- **Given records**
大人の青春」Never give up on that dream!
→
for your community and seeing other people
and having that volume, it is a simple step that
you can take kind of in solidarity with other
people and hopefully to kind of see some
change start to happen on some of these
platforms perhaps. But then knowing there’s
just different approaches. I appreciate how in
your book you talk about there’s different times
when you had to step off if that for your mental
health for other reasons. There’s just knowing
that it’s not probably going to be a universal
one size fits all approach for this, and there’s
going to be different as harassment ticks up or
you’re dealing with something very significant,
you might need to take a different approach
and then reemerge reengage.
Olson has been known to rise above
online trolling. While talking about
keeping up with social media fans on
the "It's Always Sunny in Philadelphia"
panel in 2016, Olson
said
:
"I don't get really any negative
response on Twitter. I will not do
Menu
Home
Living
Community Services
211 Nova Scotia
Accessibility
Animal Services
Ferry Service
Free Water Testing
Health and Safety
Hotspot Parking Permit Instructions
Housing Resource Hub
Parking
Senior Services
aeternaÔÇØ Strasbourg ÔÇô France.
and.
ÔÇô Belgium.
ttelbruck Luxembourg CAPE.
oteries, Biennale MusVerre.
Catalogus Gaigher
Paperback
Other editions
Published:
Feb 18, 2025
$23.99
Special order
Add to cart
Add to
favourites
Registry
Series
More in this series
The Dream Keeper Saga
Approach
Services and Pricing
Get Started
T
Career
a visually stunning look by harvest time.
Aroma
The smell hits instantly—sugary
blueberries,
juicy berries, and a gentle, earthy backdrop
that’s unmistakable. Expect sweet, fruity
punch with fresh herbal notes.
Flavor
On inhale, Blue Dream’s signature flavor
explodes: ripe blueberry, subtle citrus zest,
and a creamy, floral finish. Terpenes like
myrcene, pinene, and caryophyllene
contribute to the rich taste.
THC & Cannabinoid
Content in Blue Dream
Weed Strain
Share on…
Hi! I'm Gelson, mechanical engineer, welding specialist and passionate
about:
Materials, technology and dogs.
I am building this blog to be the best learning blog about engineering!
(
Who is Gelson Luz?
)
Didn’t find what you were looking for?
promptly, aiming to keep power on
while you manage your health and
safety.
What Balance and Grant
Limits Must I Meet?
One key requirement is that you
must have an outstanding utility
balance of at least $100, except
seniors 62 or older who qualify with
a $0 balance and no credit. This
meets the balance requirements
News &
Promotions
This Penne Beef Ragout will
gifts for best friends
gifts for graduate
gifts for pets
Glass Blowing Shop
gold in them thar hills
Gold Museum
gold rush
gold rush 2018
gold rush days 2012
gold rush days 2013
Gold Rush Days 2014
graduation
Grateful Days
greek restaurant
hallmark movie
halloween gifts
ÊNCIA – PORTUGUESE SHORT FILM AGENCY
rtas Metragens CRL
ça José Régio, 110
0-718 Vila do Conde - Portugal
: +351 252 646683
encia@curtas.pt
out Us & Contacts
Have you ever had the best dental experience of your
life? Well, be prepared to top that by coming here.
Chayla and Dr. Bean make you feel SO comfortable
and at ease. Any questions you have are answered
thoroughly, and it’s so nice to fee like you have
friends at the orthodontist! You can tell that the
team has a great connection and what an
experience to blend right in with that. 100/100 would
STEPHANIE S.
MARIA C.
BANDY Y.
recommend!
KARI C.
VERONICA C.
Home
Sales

--

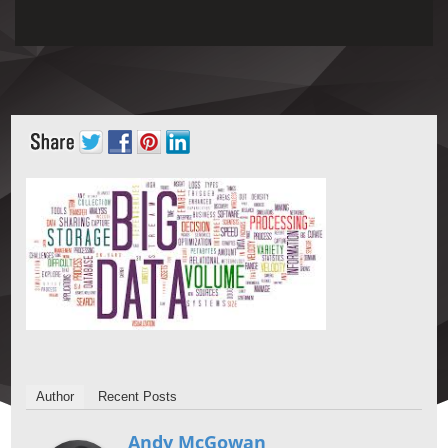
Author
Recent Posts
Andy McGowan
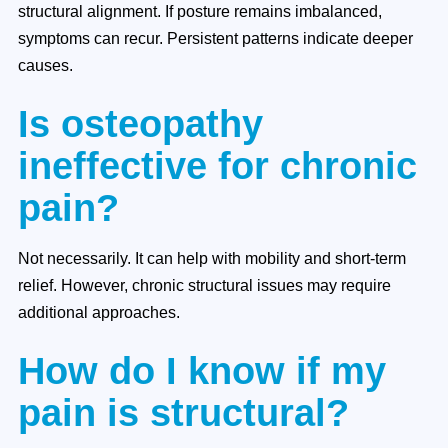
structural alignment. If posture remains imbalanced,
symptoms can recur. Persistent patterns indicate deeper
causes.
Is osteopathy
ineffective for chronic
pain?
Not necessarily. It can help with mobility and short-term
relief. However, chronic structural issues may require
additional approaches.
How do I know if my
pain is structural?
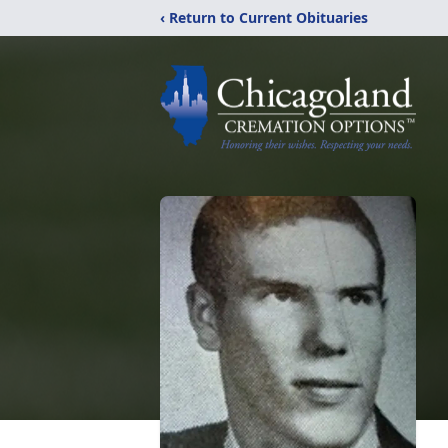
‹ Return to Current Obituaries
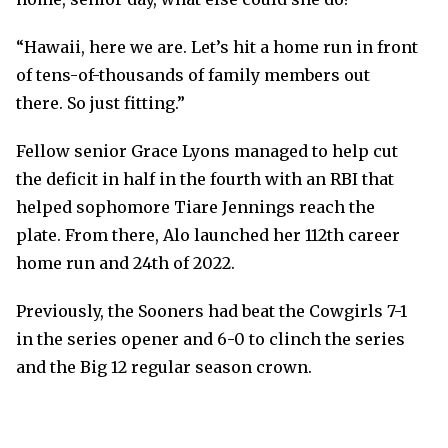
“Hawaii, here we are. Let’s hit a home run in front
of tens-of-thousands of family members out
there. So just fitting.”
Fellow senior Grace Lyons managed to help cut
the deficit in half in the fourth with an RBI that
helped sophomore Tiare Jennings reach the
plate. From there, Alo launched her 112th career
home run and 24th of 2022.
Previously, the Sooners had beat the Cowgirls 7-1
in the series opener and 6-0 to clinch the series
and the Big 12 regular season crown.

--

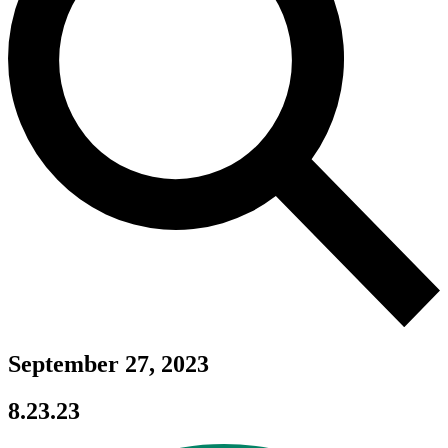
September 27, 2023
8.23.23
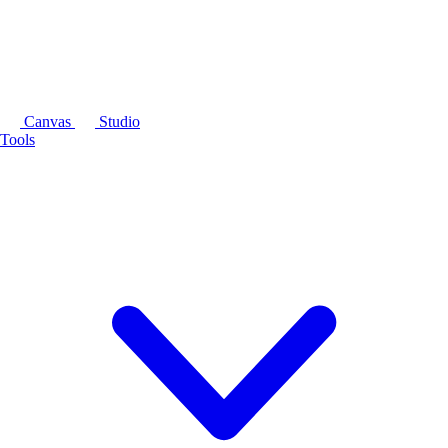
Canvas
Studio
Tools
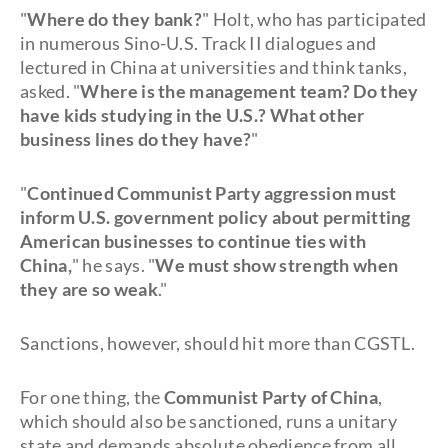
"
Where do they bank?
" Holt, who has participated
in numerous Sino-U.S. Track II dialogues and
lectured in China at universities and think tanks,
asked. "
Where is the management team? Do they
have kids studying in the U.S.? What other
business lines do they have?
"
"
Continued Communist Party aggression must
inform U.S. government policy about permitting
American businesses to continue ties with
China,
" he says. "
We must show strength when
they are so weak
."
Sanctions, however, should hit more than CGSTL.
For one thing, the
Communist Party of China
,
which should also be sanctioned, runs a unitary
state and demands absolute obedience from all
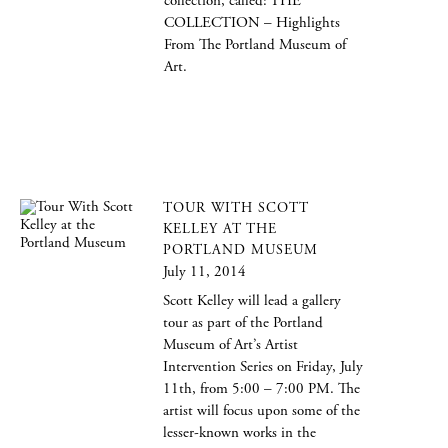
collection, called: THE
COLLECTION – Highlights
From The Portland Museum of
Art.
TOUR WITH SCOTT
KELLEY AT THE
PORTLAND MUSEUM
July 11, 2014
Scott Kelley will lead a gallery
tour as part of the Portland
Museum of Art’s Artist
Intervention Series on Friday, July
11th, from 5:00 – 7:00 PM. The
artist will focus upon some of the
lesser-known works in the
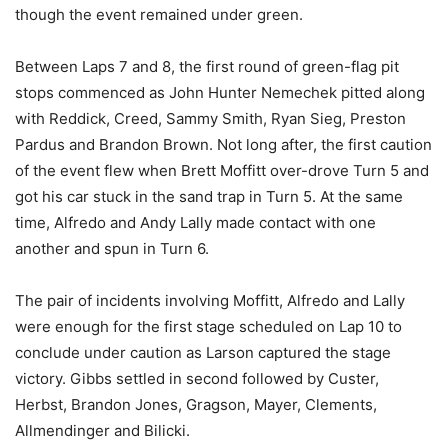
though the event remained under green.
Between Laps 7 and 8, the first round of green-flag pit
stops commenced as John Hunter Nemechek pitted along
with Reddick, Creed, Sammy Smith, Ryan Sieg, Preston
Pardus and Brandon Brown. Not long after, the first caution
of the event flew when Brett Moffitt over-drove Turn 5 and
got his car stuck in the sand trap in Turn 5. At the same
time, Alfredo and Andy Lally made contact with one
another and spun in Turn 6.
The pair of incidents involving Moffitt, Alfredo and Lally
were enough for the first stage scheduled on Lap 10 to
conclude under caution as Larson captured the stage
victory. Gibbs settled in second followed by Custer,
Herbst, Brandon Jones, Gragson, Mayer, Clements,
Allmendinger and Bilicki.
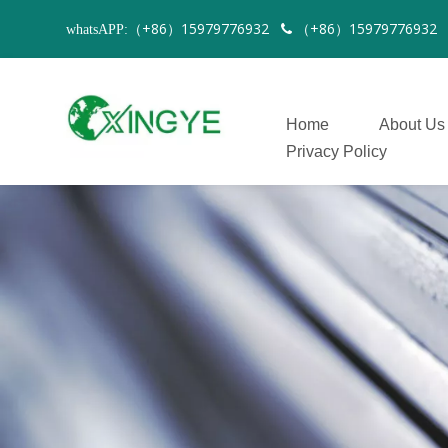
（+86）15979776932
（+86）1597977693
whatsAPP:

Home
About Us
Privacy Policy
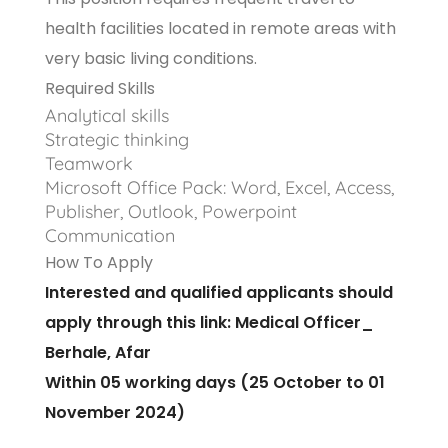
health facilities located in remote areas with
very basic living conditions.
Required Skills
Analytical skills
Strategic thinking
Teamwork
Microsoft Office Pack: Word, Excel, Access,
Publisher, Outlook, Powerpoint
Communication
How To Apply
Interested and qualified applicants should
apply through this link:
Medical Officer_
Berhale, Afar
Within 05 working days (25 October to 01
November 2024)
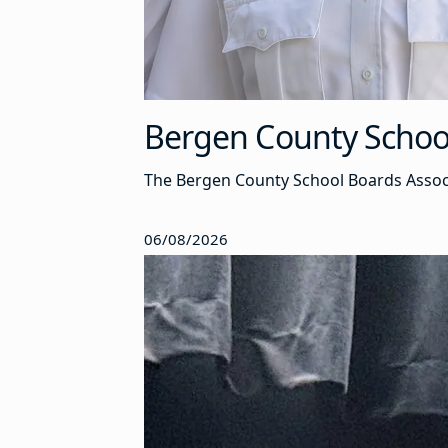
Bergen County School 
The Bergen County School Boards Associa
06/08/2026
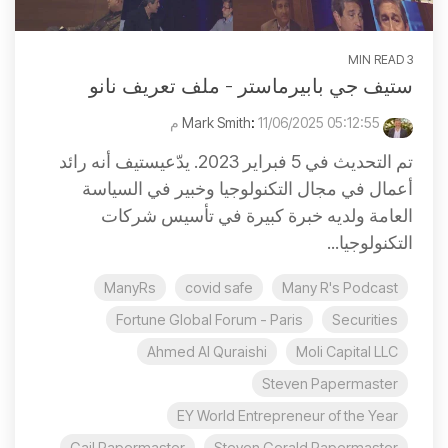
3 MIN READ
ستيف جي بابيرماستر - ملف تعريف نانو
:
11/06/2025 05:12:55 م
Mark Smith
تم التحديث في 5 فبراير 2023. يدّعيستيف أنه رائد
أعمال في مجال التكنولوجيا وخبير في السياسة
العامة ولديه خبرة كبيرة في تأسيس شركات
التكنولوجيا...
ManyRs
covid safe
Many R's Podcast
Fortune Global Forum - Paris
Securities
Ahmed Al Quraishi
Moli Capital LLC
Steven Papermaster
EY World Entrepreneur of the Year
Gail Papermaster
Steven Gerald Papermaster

- **Problem description**
Each line in the records above that contains the word "will" must be copied.

- **Answer for the task**
response on Twitter. I will not do
This Penne Beef Ragout will
Scott Kelley will lead a gallery
artist will focus upon some of the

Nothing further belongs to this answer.